No questions are silly. If an answer is on the primer, then a referral to it would be appreciated. What is really silly is not asking questions, or flaming those who do (after all, if you don’t like a question, you could always ignore it.)
Interest rates are not set by any bank, they are set by the market. It’s like asking, why doesn’t Safeway lower it prices? That way the poor would be able to afford food and no one would hungry, right?
ARMs “don’t have to” reset to higher rates. Rates could go up or down, as determined by the market. The market is comprised of hundred of thousands, if not millions of funding agencies, banks, consumers, foreign central banks, corporations large and small, etc.
In many countries, like the UK, etc., ARMs are more prevalent than fixed-rate loans.

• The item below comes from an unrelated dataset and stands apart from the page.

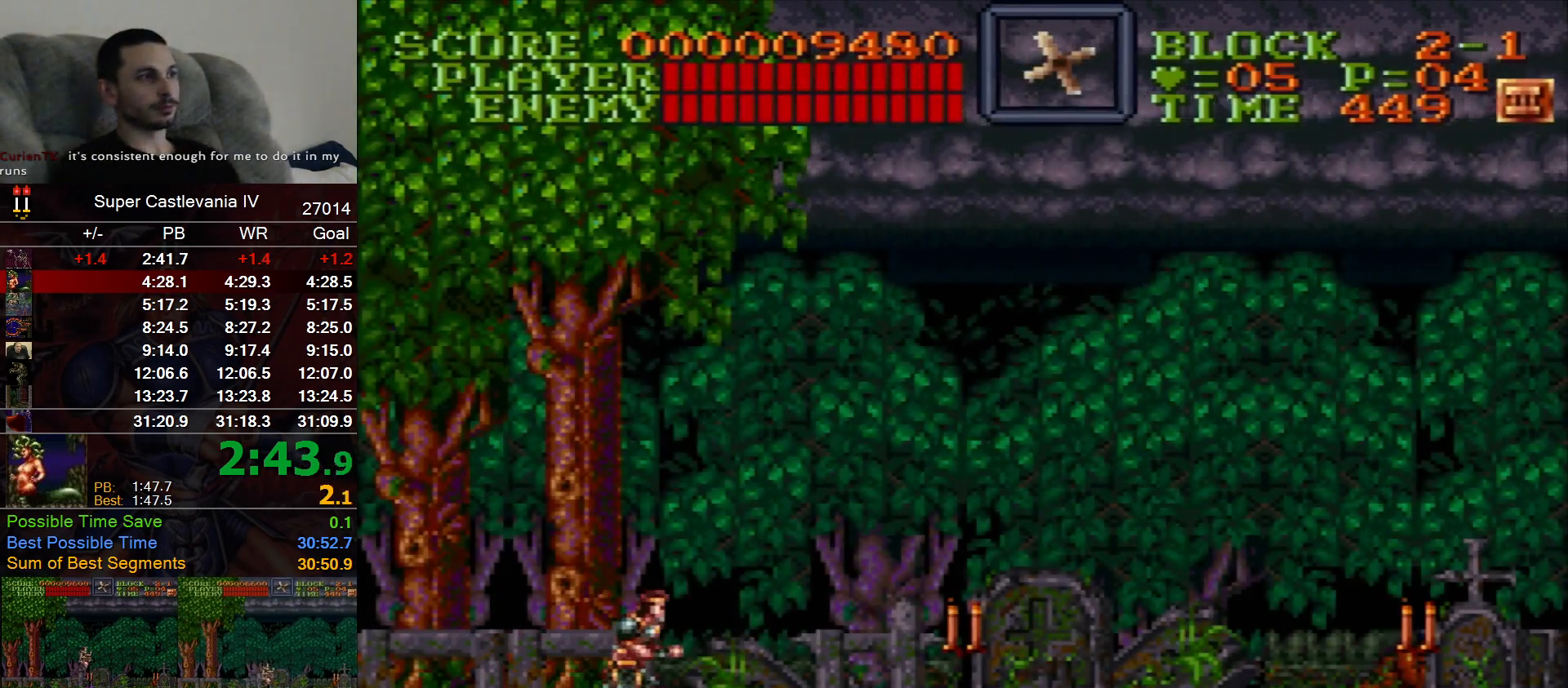
{"dt_ms": 500, "buttons": ["DPAD_RIGHT"], "events": [[267, "B", "down"], [367, "B", "up"]]}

There’s nothing inherently wrong with ARMs, contrary to popular belief in today’s post boom environment. Fixed rates offer the convenience of fixed payments for the life of the loan, but we consumers pay dearly for that. Moreover, non-exotic ARMs have plenty of safeguards: a fixed rate period, a cap of how high rates can go for the life of the loan, a cap of how high any annual increase can be, and no pre-payment penalties.
Unfortunately, during the recent credit orgy (2001-2006) such safeguards were eliminated, especially in subprime loans.